Zur Inszenierung von Händels Oratorium „Hercules“ an der Komischen Oper
Szenenbild von "Hercules" © Komische Oper / Monika Rittershaus
Liebe, Eifersucht und ein Mord wider Willen sind die Zutaten des dramatischen Oratoriums „Hercules“ von Georg Friedrich Händel, das aktuell das Publikum der Komischen Oper Berlin in seiner Ausweichstätte im Schillertheater über drei Stunden in seinen Bann zieht. Was natürlich in erster Linie der aufwühlenden Musik des Barockkomponisten geschuldet ist, aber auch der überaus intensiven, ja spannenden Inszenierung. Regisseur Barrie Kosky widmet sich nach „Semele“ im gleichen Haus mit „Hercules“ einem weiteren der hierzulande selten szenisch zu erlebenden Händel-Oratorien, das heute als sein schönstes gilt. Kaum zu glauben, dass es zur Uraufführung in London im Jahre 1745 total durchfiel und lange Zeit nicht mehr aufgeführt wurde. Die dramatische Kraft des Werks für die Bühne wurde eigentlich erst im 19.Jahrhundert neu entdeckt.
Kosky – der inzwischen international Kultstatus besitzt – gestaltet die Geschichte über die tödliche Macht der Eifersucht als Parabel auf die menschliche Schwäche. Eigentlich ein Kammerspiel, eher eine intime Familiengeschichte als eine antike Götter-Tragödie, reduziert auf das Wesentliche und kommentiert von stimmgewaltigen Chören (David Cavelius).
© Komische Oper / Monika Rittershaus
Das minimalistische Bühnenbild (Katrin Lea Tag) rückt die komplexen Charaktere und ihre widersprüchlichen Emotionen in den Fokus. Denn es ist nichts so, wie es scheint. Hercules, in der Mythologie häufig als starker Held dargestellt, ist seit einem siegreichen Krieg traumatisiert. Doch er vertraut sich seiner Frau nicht an und in diesem fehlenden Vertrauen findet sich schließlich der Grund für seinen Untergang.
Im Zentrum des Geschehens steht also eigentlich nicht der antike Titelheld, sondern dessen Gattin Dejanira (Paula Murrihy). Das Warten auf die Rückkehr ihres geliebten Hercules (Brandon Cedel) von seinen Eroberungszügen hat sie schier in den Wahnsinn getrieben.
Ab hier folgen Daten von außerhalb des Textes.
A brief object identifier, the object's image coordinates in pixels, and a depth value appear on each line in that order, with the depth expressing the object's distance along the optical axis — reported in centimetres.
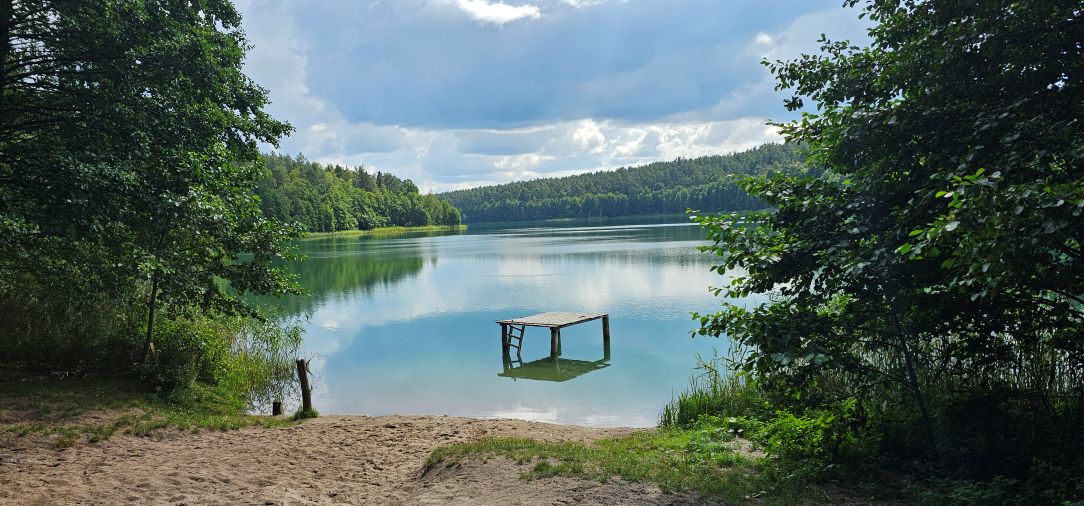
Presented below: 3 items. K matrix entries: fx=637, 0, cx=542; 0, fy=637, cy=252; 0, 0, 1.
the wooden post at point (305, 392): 1166
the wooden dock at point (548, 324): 1934
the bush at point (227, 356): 1210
Als er endlich heimkehrt, kann Dejanira nicht glauben, dass ihr Mann Iole (Penny Sofroniadou), die Tochter des besiegten Königs, ohne Hintergedanken mit an den heimatlichen Hof gebracht hat.
© Komische Oper / Monika Rittershaus
Dejaniras Eifersucht ist zwar grundlos, doch versucht sie die Liebe ihres Mannes – die sie nie verloren hat – mit einem Geschenk wieder zu gewinnen. Das kostbare Gewand aber, das ihr ein bösartiger Zentaur hinterhältig untergeschoben hat, ist vergiftet und Hercules erleidet einen qualvollen Tod, der sie in den Wahnsinn treibt. Ihr Sohn Hyllus (Caspar Singh) hingegen findet in der Liebe zu Iole sein Glück. Keine Schlussapotheose aber ein versöhnliches Ende.
Barrie Kosky hat das Werk sicher auch für seine Hauptdarstellerin Paula Murrihy ausgewählt und ganz auf sie zugeschnitten. Die irische Mezzosopranistin bezeichnet er als sensationell und das ist sie auch. Scheinbar mühelos brilliert sie sängerisch mit anspruchsvollsten virtuosen Koloraturen, beeindruckt darstellerisch mit allen Facetten menschlicher Gefühle, von anrührender leiser Traurigkeit bis zu atemberaubend expressiven Tragik-Ausbrüchen. Ein Triumph der Sängerin, flankiert von einem ebenbürtigen Solistenensemble, dem wuchtigen wohlklingenden Chor und einem sehr wandlungsfähigen Orchester, das unter seinem Dirigenten David Bates die barocken Klangfarben überzeugend darstellen konnte.
Ein nachhaltiges, berührendes Erlebnis, wenn man sich auf die ungewöhnlich lange Spieldauer einlässt. Ganz großes Theater!
Schlussapplaus © Ingrid Müller-Mertens
Weitere Vorstellungen in dieser Spielzeit noch am 29. März und am 5. April.